Quien embarca con ínfulas de aventuras, aquí despierta en medio de una realidad monacal. Eso nos contó nuestro guía, Kang, que soñaba con salir de marcha por los clubes de moda europeos, conocer el mundo, vagar por las ciudades, pero enseguida se topó con una soledad abrumadora y las pastillas de Omega-3 para suplir la ausencia de pescado fresco en el menú. En su mesilla de noche descansaban libros de historia del arte del Viejo Continente y un manual de español.

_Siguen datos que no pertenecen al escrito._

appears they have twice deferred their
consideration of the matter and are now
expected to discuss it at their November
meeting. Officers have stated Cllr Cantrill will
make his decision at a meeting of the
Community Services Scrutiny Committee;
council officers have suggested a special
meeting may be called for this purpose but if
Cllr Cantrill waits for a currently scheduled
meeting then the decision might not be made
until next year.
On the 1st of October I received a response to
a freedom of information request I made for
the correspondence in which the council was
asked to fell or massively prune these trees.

La pesada rutina apenas la lograron avivar dos viejos capitanes ingleses, de humor ácido y sonrisa picada, marinos expertos en la travesía del canal de la Mancha. Embarcaron el tercer día de nuestro viaje trepando desde una lancha por una escala sin que el America detuviera el paso. Dos minutos después sorbían una taza de té en el puente y soltaban risotadas. Durante una cena en la que sus rostros rosados se iban encendiendo con el menú picante, uno de los ingleses volvió su mirada acuosa al pasado y dijo: “Yo estuve embarcado en uno de los últimos barcos de vapor, de la compañía Strick Line. Antes incluso de la navegación por satélite, cuando se izaban y arriaban los pabellones y se tocaba el silbato para saludar a los barcos, íbamos 70 tripulantes, se bebía whisky y pasabas dos semanas en cada puerto; hacías amigos, tenías una mujer. Hasta podías encargarte un traje, ¡por el amor de Dios! Aquello fue el final de los viejos tiempos. Desde aquel barco de vapor vi caer el telón mientras la mujer gorda seguía bailando en el escenario”.

Este mundo ya no le pertenece. Navegamos una era de mecánica lustrosa y desgrasada. En la que el intercambio se produce con la hipereficiencia de los procesos informáticos. Y los dueños de la mercancía vigilan la temperatura de la carga desde el salón de su casa por Internet.

Amanece en el puente en mitad de ninguna parte, rumbo al río Elba, con jirones de niebla enganchados a proa. Desde aquí veremos plataformas petrolíferas, delfines atravesando olas, pesqueros diminutos, el sol ponerse sobre nuestra estela gruesa como una pista de aterrizaje la noche antes de arribar a Hamburgo. El segundo puerto de Europa. Nuestro destino. La luz que inunda el puente es suave y pálida. De un teléfono táctil coreano, como tantos que irán a bordo, surgen las notas dulces de una flauta oriental. El capitán, el timonel y el oficial ocupan su hueco ante el cuadro de mandos. De pie y con las manos cruzadas a la espalda, miran al infinito en silencio. Como si manejaran el buque con la mente.